週4:SOP化と教育、初月レビュー計画の確定
2)サービスメニュー:素材別標準化(A2/A4・三価クロメート・ノンめっき等)、トレーサビリティ設計(EN 10204 3.1+QR)、ミルクラン回収の運用設計、LCA・環境自己宣言の書式作成、監査同席まで一気通貫で支援します。
3)費用対効果のミニ試算(例)

  • 真鍮切削屑:月50kg × 600円/kg = 30,000円
  • 鉄系ねじ屑:月200kg × 50円/kg = 10,000円

合計スクラップ収入:40,000円/月。
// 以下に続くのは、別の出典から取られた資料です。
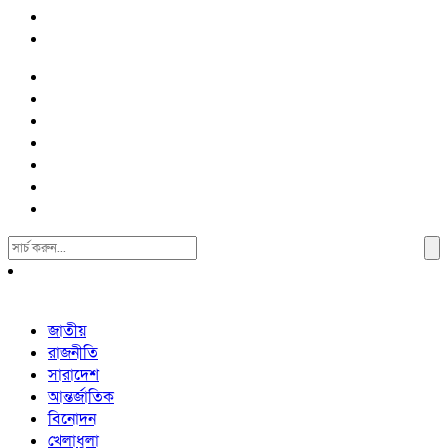
Search
For:
জাতীয়
রাজনীতি
সারাদেশ
আন্তর্জাতিক
বিনোদন
খেলাধুলা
回収・運用コストが月5,000円なら、純増35,000円/月の原価改善。これに廃棄費削減・クレーム低減効果が上乗せされます。
4)よくある落とし穴:小袋未表示、現場での“とりあえず混載”、設備移設時のラベル更新漏れ、油分多量混入による減額、磁選のみでステンと鉄を混同—これらはすべて単価と歩留まりの低下に直結します。
5)チェックリスト(抜粋)

  • 図面・BOM・ラベルの材質・処理・強度・規格表記が一致している
  • EN 10204 3.1のミルシートをロット単位で保管(電子+紙)
  • ライン末端の回収箱が材質別に常設され、色・記号で識別できる
  • 磁選→ECSの順で選別し、油分・液体を事前排出している
  • ロットQRで回収重量・純度・引渡し先を記録し、月次KPIを公開
  • 重要用途のねじは再使用禁止が作業標準に記載されている
  • スクラップ単価・受入条件を年2回は見直している

まとめ

本稿では、鉄・ステン・アルミ・真鍮を中心に、表面処理や規格の統一、分別しやすい設計と証跡整備によって“ねじリサイクル”を現場実装する要点を整理しました。重要用途の再使用は避け、材質別回収→磁選→渦電流選別で歩留まりと価値を高めます。EN 10204 3.1やISO 14021/14044で根拠を整え、ベトナムの少量多品種生産でもオータの調達・回収スキームにより、コスト削減と循環目標の両立が可能です。